Выбрать главу

Откровенно говоря, меня не приводит в восторг экспериментирование в духе сюрреализма, импрессионизма, модернизма и прочих измов. Я убежденный сторонник ясного и четкого художественного изображения в духе реализма. Меня тихо раздражают смазанные картины Манэ и Монэ. А «Черный квадрат» Маневича удивляет своим откровенным агрессивным одурачиванием здравого смысла. И в искусстве, и в литературе всякое выпендривание меня настораживает и я, грешным делом, думаю о модернистах как о тех, которые от жиру бесятся. Слегка переделывая это простонародное выражение: люди экспериментируют от большого ума, сверхталанта. Их стесняют рамки классического искусства, они уходят или пытаются уйти за рамки реалистического изображения. Ну что ж, думаю про себя, остается только позавидовать им. Не всякому дано такое видение. А главное — умение так изобразить. Как не всякому ученому дано понять Теорию Относительности Эйнштейна. Когда я прочитал, что всего пять-шесть человек из умнейшего мира способны ее понять, я откровенно успокоился: ибо получается, что не так уж глуп и я. Точно так я спокоен, когда смотрю картины или читаю книги авторов, пишущих необычно. При этом я все явственнее вижу в этих модернистских экспериментах «подпорки» чисто реалистического характера. Без них, без этих «связок», как бы воровски позаимствованных у реализма, модернизм — шелуха, не более.

Но человек любопытен от природы. Ему хочется понять даже непонятное. Мне кажется, в конечном счете, модернисты и ставят такую задачу — заставить человека шевелить мозгами. В этом смысле я их оправдываю и воспринимаю. И потом, я никогда не забываю изречения одного умного человека. Не помню, где я прочитал однажды: «Все модернисты, если они нормальные, не больные люди, кончают реализмом».

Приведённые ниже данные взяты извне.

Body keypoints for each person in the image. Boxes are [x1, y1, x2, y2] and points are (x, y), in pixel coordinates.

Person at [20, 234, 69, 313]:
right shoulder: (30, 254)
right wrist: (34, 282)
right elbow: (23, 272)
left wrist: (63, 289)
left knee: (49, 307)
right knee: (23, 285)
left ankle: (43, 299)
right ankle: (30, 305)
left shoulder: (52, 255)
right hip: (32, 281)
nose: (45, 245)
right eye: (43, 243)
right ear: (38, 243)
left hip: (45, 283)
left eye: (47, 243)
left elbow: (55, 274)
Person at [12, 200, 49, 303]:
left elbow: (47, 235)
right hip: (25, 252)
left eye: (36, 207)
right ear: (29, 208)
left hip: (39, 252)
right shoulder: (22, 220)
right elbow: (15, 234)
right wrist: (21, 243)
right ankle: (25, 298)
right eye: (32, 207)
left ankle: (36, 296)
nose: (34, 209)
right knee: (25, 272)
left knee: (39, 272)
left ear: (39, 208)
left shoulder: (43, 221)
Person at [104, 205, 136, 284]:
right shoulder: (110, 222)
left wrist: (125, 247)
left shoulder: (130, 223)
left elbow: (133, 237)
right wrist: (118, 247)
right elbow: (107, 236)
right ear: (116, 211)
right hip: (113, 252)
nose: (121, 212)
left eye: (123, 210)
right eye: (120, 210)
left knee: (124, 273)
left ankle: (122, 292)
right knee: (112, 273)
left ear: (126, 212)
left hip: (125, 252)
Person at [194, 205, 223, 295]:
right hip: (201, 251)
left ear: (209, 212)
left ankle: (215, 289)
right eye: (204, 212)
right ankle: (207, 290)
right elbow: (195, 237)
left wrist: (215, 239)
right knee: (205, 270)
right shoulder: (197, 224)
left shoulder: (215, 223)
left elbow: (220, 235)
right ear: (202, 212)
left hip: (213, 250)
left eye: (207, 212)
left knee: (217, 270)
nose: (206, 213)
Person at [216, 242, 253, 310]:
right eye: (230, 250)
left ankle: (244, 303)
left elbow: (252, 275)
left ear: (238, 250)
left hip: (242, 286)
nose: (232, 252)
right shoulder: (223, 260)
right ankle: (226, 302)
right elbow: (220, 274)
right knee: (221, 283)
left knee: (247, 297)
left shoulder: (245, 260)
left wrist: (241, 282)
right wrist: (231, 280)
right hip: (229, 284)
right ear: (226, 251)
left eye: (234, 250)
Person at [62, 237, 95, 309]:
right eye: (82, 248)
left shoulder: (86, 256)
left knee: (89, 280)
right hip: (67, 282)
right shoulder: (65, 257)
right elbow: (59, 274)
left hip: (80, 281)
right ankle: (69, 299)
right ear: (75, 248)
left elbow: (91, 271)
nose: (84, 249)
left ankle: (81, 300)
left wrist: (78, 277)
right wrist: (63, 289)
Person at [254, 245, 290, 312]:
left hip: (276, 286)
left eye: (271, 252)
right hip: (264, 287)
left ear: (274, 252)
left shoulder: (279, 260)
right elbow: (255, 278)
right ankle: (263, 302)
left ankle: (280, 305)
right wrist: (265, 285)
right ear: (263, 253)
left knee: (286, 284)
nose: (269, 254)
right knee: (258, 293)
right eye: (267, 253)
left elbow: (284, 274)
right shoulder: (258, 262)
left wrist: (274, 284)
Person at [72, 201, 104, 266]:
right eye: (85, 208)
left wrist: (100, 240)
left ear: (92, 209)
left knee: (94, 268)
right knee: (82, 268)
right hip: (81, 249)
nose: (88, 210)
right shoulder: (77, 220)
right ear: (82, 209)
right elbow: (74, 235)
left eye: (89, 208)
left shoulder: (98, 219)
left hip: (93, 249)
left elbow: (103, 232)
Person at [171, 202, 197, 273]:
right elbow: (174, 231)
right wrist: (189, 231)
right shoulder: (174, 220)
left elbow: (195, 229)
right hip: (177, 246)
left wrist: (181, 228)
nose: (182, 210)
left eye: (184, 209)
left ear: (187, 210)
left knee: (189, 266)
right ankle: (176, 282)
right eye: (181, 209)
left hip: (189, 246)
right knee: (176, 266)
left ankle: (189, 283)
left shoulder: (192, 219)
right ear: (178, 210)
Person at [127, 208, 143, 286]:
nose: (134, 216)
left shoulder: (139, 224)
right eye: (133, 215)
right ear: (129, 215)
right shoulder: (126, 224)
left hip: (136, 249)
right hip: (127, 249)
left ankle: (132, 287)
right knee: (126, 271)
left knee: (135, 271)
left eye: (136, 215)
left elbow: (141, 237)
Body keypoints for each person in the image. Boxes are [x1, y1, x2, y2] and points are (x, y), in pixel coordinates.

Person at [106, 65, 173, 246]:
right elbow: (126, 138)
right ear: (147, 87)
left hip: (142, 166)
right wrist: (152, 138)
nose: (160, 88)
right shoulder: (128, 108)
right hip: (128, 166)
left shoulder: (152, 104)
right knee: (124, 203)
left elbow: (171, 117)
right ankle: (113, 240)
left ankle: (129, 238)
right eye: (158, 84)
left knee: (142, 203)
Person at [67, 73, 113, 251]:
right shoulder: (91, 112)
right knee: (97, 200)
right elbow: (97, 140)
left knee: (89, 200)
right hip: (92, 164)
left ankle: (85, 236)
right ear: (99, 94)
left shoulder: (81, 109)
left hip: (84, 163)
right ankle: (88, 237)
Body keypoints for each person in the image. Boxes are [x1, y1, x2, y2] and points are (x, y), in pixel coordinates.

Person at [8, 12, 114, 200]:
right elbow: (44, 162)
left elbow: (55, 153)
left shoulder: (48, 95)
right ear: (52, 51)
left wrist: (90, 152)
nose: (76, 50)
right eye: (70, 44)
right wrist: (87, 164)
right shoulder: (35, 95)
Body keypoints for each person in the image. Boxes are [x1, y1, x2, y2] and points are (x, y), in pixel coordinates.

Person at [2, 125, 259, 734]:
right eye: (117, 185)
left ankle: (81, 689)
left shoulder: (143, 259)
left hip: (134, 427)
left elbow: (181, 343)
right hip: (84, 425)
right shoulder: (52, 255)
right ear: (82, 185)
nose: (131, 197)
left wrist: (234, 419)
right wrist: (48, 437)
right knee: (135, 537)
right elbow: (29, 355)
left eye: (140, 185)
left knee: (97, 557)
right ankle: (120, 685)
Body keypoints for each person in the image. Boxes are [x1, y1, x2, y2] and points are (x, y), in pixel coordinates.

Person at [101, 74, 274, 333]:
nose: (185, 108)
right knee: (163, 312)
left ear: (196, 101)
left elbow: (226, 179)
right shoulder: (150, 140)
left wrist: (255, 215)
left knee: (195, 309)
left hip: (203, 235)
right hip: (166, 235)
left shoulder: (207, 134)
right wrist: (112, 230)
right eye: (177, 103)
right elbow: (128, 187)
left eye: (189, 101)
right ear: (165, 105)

Мне кажется, Николай Ивеншев очень близок к тому, чтобы перейти на здоровый реализм. Именно это повлекло меня к нему. Именно это — понимание того, что он выползает из модернистского детства в литературном искусстве в вечно новое классическое реалистическо — фантастическое изображение, и подвигло меня на этот очерк.

Я читаю в «Литературном Краснодаре» восторженный отзыв Владимина Жилина (Шифермана) на книгу Николая Ивеншева «Портрет незнакомки» и думаю, чего в нем больше — действительного восторга или радости по поводу появления еще одного, так любимого ими «сиреневого тумана», в котором, словно в дремучем лесу, они намерены водить за нос русского человека? Умный Коля Алексеевич, по — моему, больше водит за нос их, чем нас.

Так мне кажется. А то, что он ходит поперек — то издержки взросления. Он просто пользуется пока боковым зрением.

Николай Ивеншев выступает часто со статьями о литературе, о писателях. Статьи его изобилуют неординарными, яркими, порой резкими и даже дерзкими высказываниями. «Российскую действительность, всю нашу жизнь всегда подпирала, как убогую избу, литература». «Но вот литература стала рушиться. Началось все с карнавала. Московские писатели стали жечь чучела своих противников. Такой смрад пошел. В глазах простого люда писатели превратились в довольно сволочных людишек». «Женщинам захотелось «западных» и «дворянских» чувств». «Поэзия — нежнейшая часть литературы. Она погибла или погибает первой. Когда‑то Вознесенский с Евтушенко собирали стадион «Лужники». Три года назад А. Вознесенский с «поэзоконцертом» приехал в Краснодар. Было продано три билета». «Один из печальных итогов века — из мира уходит женщина. Остается, конечно, пол, детородные функции. Но женщина в том понимании, какой она была в XIX, да и в середине XX века, уже пропала. Из‑за нее не дерутся на дуэлях». «Наши «дамы» в современных иллюстрированных журналах вывернуты наизнанку, до

кишок. К чему я это говорю? Уходит женщина, уходит и поэзия, и литература». И т. д.

Это т. с. его общие суждения. А вот несколько слов о своем творчестве: «Мои рассказы — это всегда сопротивление тупости, демагогии, чиновничьему садизму. Маленький человек зажат. Он в стальном сейфе, но он все равно будет стучать кулаками по броне».

В новелле «При лужке, лужке…» Настасья Куликова, продав козу перед родительским днем, раздала долги и купила продуктов, мать помянуть. «Кладбище, — пишет автор, — в родительский день в теперешней прохудившейся жизни оставалось единственным местом, где люди что‑то дают от сердца, а не по принуждению». Она обиходила, как могла, мамину могилу, вырвала траву, испачкав пальцы. «И здесь хотела перекреститься, но, взглянув на измазанные руки, раздумала. Может, нельзя грязными?»